# Directive
All of the entries are to be written out again verbatim.

- Opening Delimiter -

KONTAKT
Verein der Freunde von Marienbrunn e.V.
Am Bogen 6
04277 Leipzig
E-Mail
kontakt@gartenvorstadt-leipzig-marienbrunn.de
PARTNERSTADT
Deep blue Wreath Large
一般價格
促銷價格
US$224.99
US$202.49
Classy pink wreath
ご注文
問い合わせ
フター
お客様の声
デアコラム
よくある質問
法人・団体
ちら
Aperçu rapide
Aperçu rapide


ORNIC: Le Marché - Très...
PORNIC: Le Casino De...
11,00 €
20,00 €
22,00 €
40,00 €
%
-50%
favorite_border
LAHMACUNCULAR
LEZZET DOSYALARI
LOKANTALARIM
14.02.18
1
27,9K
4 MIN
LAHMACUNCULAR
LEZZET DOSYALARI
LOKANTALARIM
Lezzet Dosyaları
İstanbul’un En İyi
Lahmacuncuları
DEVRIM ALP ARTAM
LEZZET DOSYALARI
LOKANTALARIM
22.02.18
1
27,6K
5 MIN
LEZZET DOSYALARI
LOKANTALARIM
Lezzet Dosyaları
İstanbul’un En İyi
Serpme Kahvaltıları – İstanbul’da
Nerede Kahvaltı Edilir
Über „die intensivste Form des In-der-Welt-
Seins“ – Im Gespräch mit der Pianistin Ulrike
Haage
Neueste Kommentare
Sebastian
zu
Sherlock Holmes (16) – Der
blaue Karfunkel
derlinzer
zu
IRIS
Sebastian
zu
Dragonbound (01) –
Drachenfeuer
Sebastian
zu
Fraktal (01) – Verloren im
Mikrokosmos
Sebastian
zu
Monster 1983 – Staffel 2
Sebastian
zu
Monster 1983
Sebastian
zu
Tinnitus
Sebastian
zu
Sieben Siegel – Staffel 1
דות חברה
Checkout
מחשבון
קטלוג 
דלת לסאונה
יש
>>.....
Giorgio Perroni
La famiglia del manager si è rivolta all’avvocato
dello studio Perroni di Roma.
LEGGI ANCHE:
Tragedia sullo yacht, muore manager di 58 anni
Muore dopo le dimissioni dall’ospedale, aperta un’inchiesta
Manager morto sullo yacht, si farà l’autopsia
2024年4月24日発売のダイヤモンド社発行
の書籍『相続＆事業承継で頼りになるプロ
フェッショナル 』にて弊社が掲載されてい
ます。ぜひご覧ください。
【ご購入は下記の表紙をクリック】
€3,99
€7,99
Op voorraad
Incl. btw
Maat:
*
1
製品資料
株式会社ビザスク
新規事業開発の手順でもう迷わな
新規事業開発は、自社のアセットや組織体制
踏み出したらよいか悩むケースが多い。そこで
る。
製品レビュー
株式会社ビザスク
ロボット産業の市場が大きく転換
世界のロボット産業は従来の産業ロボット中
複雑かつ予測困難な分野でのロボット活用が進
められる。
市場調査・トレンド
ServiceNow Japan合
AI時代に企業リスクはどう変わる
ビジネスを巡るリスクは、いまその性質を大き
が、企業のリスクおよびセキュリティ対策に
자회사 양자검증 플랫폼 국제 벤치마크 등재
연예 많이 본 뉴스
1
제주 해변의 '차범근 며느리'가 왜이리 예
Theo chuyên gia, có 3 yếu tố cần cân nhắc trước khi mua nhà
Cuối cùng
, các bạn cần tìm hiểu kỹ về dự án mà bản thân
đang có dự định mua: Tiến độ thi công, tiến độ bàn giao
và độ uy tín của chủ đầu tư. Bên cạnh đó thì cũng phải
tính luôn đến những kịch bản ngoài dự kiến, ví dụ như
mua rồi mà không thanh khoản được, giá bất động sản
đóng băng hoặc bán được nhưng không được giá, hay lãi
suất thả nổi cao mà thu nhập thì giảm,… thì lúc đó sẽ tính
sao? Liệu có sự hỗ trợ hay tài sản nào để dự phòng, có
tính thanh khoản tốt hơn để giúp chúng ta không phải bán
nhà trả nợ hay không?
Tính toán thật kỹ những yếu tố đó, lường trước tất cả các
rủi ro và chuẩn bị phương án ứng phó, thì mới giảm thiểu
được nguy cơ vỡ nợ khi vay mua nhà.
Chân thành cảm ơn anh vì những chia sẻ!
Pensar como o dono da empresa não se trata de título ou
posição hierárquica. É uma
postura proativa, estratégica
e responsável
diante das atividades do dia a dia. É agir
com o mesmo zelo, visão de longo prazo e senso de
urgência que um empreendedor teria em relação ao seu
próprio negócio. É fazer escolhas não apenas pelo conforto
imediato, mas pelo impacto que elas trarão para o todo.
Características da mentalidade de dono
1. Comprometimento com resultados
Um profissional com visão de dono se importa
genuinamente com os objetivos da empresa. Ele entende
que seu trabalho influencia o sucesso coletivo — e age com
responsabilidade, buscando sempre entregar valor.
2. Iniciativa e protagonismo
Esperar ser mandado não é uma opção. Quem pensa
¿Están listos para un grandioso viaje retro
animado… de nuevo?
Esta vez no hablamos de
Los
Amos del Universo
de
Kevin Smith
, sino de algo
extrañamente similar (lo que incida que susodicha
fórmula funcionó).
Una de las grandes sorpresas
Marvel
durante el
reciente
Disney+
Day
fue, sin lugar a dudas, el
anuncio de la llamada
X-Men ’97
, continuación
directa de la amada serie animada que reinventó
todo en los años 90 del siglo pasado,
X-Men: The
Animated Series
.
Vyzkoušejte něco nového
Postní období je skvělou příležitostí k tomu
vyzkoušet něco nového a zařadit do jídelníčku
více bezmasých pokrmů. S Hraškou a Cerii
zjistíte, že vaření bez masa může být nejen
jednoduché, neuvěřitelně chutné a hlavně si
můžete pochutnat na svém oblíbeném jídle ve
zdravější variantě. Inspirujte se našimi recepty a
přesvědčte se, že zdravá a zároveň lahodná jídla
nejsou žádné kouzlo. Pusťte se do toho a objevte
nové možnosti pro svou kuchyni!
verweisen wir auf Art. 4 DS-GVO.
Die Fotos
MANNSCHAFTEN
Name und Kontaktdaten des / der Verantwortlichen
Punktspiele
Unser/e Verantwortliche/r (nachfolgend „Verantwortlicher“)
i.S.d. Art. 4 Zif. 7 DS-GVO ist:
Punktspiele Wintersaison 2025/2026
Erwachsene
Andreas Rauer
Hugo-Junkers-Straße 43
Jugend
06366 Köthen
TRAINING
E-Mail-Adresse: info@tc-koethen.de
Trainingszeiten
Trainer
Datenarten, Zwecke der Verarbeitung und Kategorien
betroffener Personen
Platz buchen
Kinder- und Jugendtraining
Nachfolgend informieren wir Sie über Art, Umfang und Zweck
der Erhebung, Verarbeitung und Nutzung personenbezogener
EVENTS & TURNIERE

- Closing Delimiter -

# Solution to this problem
KONTAKT
Verein der Freunde von Marienbrunn e.V.
Am Bogen 6
04277 Leipzig
E-Mail
kontakt@gartenvorstadt-leipzig-marienbrunn.de
PARTNERSTADT
Deep blue Wreath Large
一般價格
促銷價格
US$224.99
US$202.49
Classy pink wreath
ご注文
問い合わせ
フター
お客様の声
デアコラム
よくある質問
法人・団体
ちら
Aperçu rapide
Aperçu rapide


ORNIC: Le Marché - Très...
PORNIC: Le Casino De...
11,00 €
20,00 €
22,00 €
40,00 €
%
-50%
favorite_border
LAHMACUNCULAR
LEZZET DOSYALARI
LOKANTALARIM
14.02.18
1
27,9K
4 MIN
LAHMACUNCULAR
LEZZET DOSYALARI
LOKANTALARIM
Lezzet Dosyaları
İstanbul’un En İyi
Lahmacuncuları
DEVRIM ALP ARTAM
LEZZET DOSYALARI
LOKANTALARIM
22.02.18
1
27,6K
5 MIN
LEZZET DOSYALARI
LOKANTALARIM
Lezzet Dosyaları
İstanbul’un En İyi
Serpme Kahvaltıları – İstanbul’da
Nerede Kahvaltı Edilir
Über „die intensivste Form des In-der-Welt-
Seins“ – Im Gespräch mit der Pianistin Ulrike
Haage
Neueste Kommentare
Sebastian
zu
Sherlock Holmes (16) – Der
blaue Karfunkel
derlinzer
zu
IRIS
Sebastian
zu
Dragonbound (01) –
Drachenfeuer
Sebastian
zu
Fraktal (01) – Verloren im
Mikrokosmos
Sebastian
zu
Monster 1983 – Staffel 2
Sebastian
zu
Monster 1983
Sebastian
zu
Tinnitus
Sebastian
zu
Sieben Siegel – Staffel 1
דות חברה
Checkout
מחשבון
קטלוג 
דלת לסאונה
יש
>>.....
Giorgio Perroni
La famiglia del manager si è rivolta all’avvocato
dello studio Perroni di Roma.
LEGGI ANCHE:
Tragedia sullo yacht, muore manager di 58 anni
Muore dopo le dimissioni dall’ospedale, aperta un’inchiesta
Manager morto sullo yacht, si farà l’autopsia
2024年4月24日発売のダイヤモンド社発行
の書籍『相続＆事業承継で頼りになるプロ
フェッショナル 』にて弊社が掲載されてい
ます。ぜひご覧ください。
【ご購入は下記の表紙をクリック】
€3,99
€7,99
Op voorraad
Incl. btw
Maat:
*
1
製品資料
株式会社ビザスク
新規事業開発の手順でもう迷わな
新規事業開発は、自社のアセットや組織体制
踏み出したらよいか悩むケースが多い。そこで
る。
製品レビュー
株式会社ビザスク
ロボット産業の市場が大きく転換
世界のロボット産業は従来の産業ロボット中
複雑かつ予測困難な分野でのロボット活用が進
められる。
市場調査・トレンド
ServiceNow Japan合
AI時代に企業リスクはどう変わる
ビジネスを巡るリスクは、いまその性質を大き
が、企業のリスクおよびセキュリティ対策に
자회사 양자검증 플랫폼 국제 벤치마크 등재
연예 많이 본 뉴스
1
제주 해변의 '차범근 며느리'가 왜이리 예
Theo chuyên gia, có 3 yếu tố cần cân nhắc trước khi mua nhà
Cuối cùng
, các bạn cần tìm hiểu kỹ về dự án mà bản thân
đang có dự định mua: Tiến độ thi công, tiến độ bàn giao
và độ uy tín của chủ đầu tư. Bên cạnh đó thì cũng phải
tính luôn đến những kịch bản ngoài dự kiến, ví dụ như
mua rồi mà không thanh khoản được, giá bất động sản
đóng băng hoặc bán được nhưng không được giá, hay lãi
suất thả nổi cao mà thu nhập thì giảm,… thì lúc đó sẽ tính
sao? Liệu có sự hỗ trợ hay tài sản nào để dự phòng, có
tính thanh khoản tốt hơn để giúp chúng ta không phải bán
nhà trả nợ hay không?
Tính toán thật kỹ những yếu tố đó, lường trước tất cả các
rủi ro và chuẩn bị phương án ứng phó, thì mới giảm thiểu
được nguy cơ vỡ nợ khi vay mua nhà.
Chân thành cảm ơn anh vì những chia sẻ!
Pensar como o dono da empresa não se trata de título ou
posição hierárquica. É uma
postura proativa, estratégica
e responsável
diante das atividades do dia a dia. É agir
com o mesmo zelo, visão de longo prazo e senso de
urgência que um empreendedor teria em relação ao seu
próprio negócio. É fazer escolhas não apenas pelo conforto
imediato, mas pelo impacto que elas trarão para o todo.
Características da mentalidade de dono
1. Comprometimento com resultados
Um profissional com visão de dono se importa
genuinamente com os objetivos da empresa. Ele entende
que seu trabalho influencia o sucesso coletivo — e age com
responsabilidade, buscando sempre entregar valor.
2. Iniciativa e protagonismo
Esperar ser mandado não é uma opção. Quem pensa
¿Están listos para un grandioso viaje retro
animado… de nuevo?
Esta vez no hablamos de
Los
Amos del Universo
de
Kevin Smith
, sino de algo
extrañamente similar (lo que incida que susodicha
fórmula funcionó).
Una de las grandes sorpresas
Marvel
durante el
reciente
Disney+
Day
fue, sin lugar a dudas, el
anuncio de la llamada
X-Men ’97
, continuación
directa de la amada serie animada que reinventó
todo en los años 90 del siglo pasado,
X-Men: The
Animated Series
.
Vyzkoušejte něco nového
Postní období je skvělou příležitostí k tomu
vyzkoušet něco nového a zařadit do jídelníčku
více bezmasých pokrmů. S Hraškou a Cerii
zjistíte, že vaření bez masa může být nejen
jednoduché, neuvěřitelně chutné a hlavně si
můžete pochutnat na svém oblíbeném jídle ve
zdravější variantě. Inspirujte se našimi recepty a
přesvědčte se, že zdravá a zároveň lahodná jídla
nejsou žádné kouzlo. Pusťte se do toho a objevte
nové možnosti pro svou kuchyni!
verweisen wir auf Art. 4 DS-GVO.
Die Fotos
MANNSCHAFTEN
Name und Kontaktdaten des / der Verantwortlichen
Punktspiele
Unser/e Verantwortliche/r (nachfolgend „Verantwortlicher“)
i.S.d. Art. 4 Zif. 7 DS-GVO ist:
Punktspiele Wintersaison 2025/2026
Erwachsene
Andreas Rauer
Hugo-Junkers-Straße 43
Jugend
06366 Köthen
TRAINING
E-Mail-Adresse: info@tc-koethen.de
Trainingszeiten
Trainer
Datenarten, Zwecke der Verarbeitung und Kategorien
betroffener Personen
Platz buchen
Kinder- und Jugendtraining
Nachfolgend informieren wir Sie über Art, Umfang und Zweck
der Erhebung, Verarbeitung und Nutzung personenbezogener
EVENTS & TURNIERE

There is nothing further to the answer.